One of the most physically gifted athletes in our game, it’s no secret who running back Derrick Henry is and what he’s capable of each time he touches the football. An overpowering blend of herculean strength and speed, while injury hampered his impact last fall, he enters 2022 primed to not only eclipse the 1,000-yard mark for the fourth time in his career but once again prove to be the catalyst for the Tennessee Titans offense.
Behind him, however, is where questions arise as Dontrell Hilliard and first-year talent Hassan Haskins are set to compete for the primary backup role in camp. A position of the utmost importance within a Titans offense that looks to ground and pound their way to victories, making the case for both Hillard and Haskins as Henry’s back-up presents two intriguing ball-carriers that should play themselves into substantial carries in 2022.

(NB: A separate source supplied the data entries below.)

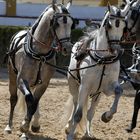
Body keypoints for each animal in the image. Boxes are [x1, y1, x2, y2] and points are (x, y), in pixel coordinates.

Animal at [3, 0, 74, 139]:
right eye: (56, 23)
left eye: (71, 24)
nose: (67, 48)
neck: (40, 53)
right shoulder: (21, 79)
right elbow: (29, 99)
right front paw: (24, 127)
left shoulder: (44, 83)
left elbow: (34, 103)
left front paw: (28, 126)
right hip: (12, 77)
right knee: (14, 99)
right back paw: (9, 126)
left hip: (35, 82)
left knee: (34, 101)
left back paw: (34, 123)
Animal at [64, 4, 129, 140]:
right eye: (109, 25)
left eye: (124, 26)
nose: (116, 48)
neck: (103, 59)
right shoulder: (84, 87)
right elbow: (78, 115)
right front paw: (70, 135)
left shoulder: (107, 88)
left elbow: (119, 91)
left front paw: (107, 116)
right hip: (75, 87)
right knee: (75, 104)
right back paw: (69, 127)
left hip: (97, 94)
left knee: (90, 112)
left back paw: (87, 133)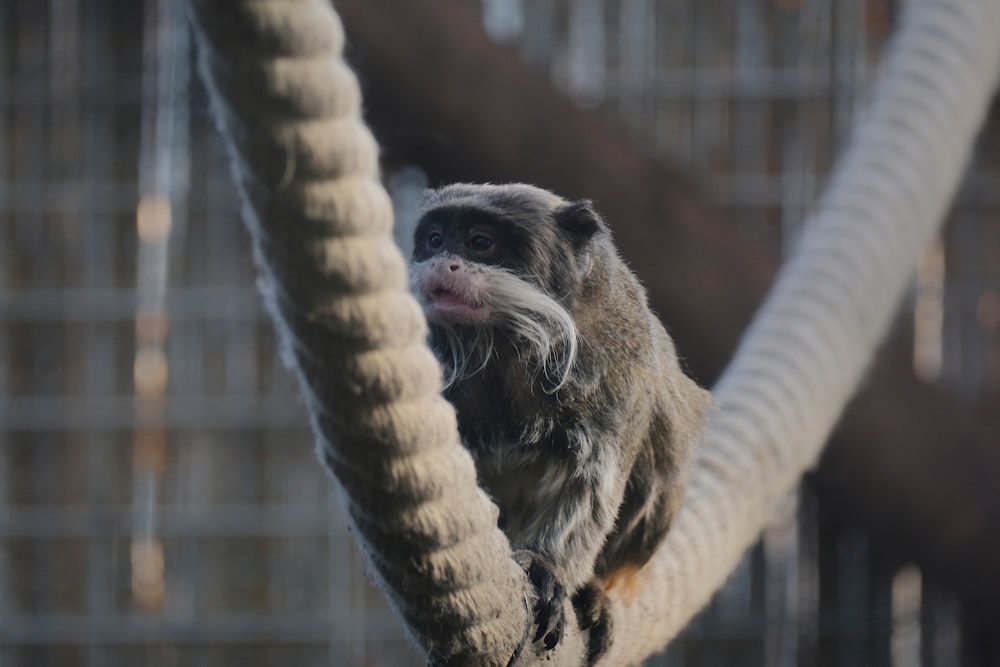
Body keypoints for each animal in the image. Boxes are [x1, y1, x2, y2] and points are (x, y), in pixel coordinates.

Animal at [406, 181, 712, 664]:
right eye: (435, 240)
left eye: (479, 243)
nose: (442, 262)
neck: (508, 341)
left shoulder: (620, 365)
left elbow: (591, 488)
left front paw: (547, 569)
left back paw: (593, 593)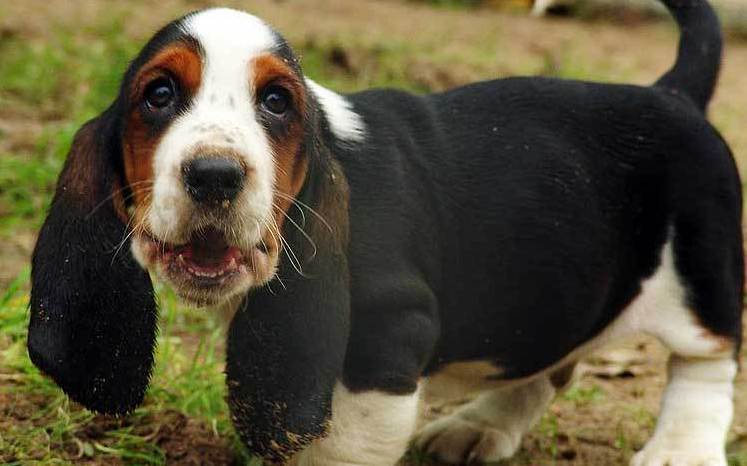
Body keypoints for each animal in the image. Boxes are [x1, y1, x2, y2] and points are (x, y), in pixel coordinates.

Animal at [27, 1, 744, 464]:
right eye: (158, 95)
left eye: (277, 102)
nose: (213, 176)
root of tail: (673, 93)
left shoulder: (385, 339)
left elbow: (340, 448)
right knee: (548, 367)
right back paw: (477, 429)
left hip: (699, 272)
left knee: (705, 363)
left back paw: (677, 451)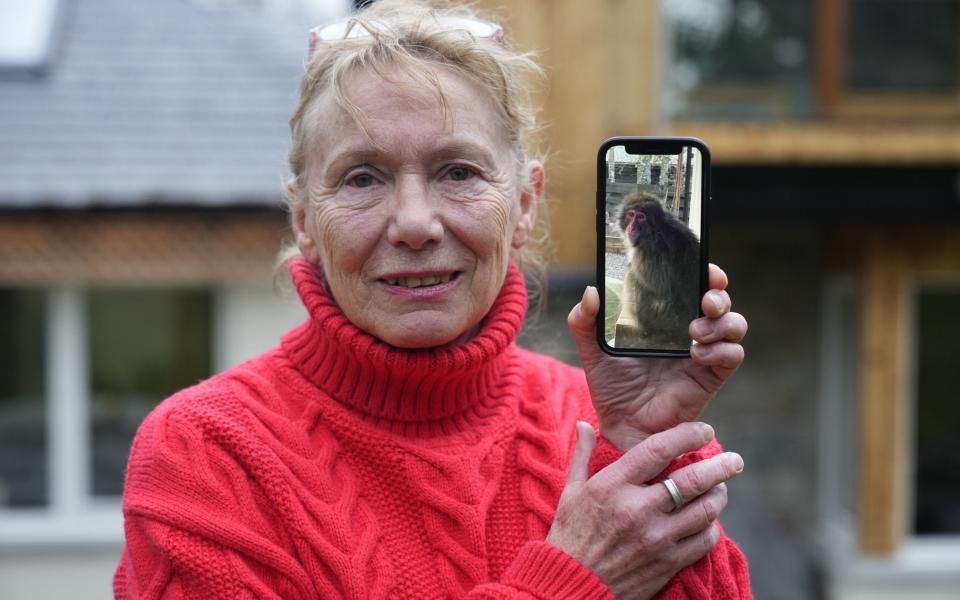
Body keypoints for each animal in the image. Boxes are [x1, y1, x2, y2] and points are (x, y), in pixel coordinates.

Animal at [620, 192, 700, 350]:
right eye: (631, 215)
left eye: (641, 217)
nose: (631, 227)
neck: (657, 229)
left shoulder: (648, 251)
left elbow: (658, 287)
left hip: (665, 318)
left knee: (632, 275)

The Case For Hassan Haskins
An impressively constructed talent at 6-foot-2 and 228 pounds, you can see why General Manager Jon Robinson was so high on the former Michigan back as another physical downhill runner to pair with Henry. Blessed with an NFL frame, while the power back has room to grow in his functional ability between the tackles when met with athletically inferior linebackers, he’s a tough, hard-nosed runner with surprising athleticism in the open field, where he’s proven to run through, around, and over defenders to reach open grass.

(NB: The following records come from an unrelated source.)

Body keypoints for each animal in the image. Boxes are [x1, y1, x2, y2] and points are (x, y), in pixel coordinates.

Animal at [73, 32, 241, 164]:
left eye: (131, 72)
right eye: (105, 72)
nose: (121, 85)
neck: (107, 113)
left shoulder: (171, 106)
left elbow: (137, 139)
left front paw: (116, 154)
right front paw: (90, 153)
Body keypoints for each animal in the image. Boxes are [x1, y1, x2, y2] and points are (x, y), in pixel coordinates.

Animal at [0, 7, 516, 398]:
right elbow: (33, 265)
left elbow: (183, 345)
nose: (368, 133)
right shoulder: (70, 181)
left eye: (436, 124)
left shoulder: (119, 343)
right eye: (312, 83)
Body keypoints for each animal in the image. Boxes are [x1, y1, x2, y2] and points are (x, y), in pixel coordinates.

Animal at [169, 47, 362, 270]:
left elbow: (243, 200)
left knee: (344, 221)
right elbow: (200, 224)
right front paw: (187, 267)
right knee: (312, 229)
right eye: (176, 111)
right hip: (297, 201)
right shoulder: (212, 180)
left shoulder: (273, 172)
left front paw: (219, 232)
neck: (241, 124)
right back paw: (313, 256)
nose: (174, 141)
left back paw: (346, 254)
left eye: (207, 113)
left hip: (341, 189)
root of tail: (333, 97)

While he and 2023 draft-eligible talent Blake Corum shared the workload for Jim Harbaugh’s Wolverines last fall, the transition to the pro game—where he will share carries with Henry—should present a seamless transition in year one. Although it’ll take time to adjust to both the physical nature and the speed of the pro game, Haskins possesses an intriguing array of traits that should make Titans Head Coach Mike Vrabel feel comfortable enough to hand him the ball early this fall.
The Case For Dontrell Hilliard
Henry’s primary backup during offseason workouts this spring, it looks as if Hilliard has the upper leg on Haskins as we approach camp. After averaging a gaudy 6.3 yards per carry on 56 attempts last fall, while Hilliard—sub-6-foot and a tick over 200 pounds—would provide more of a lightning to Henry’s thunder this fall, that change of pace would present a unique dynamic to counter for opposing defenses. A special teams contributor as well in eight games, there isn’t much Hilliard can’t do.
For someone who popped at times throughout his five starts in Henry’s absence, in a ‘what have you done for me lately’ league, Hilliard’s success sits fresh in the mind of Vrabel, and the RB2 role looks like his to lose. From entering the league as a UDFA to spending time on the practice squad to backing up D’Onta Foreman in spurts last season, Hilliard is much more than a feel-good story and is someone Tennessee could rely on heavily once again if *knock on wood* Derrick Henry spends any amount of time on the shelf.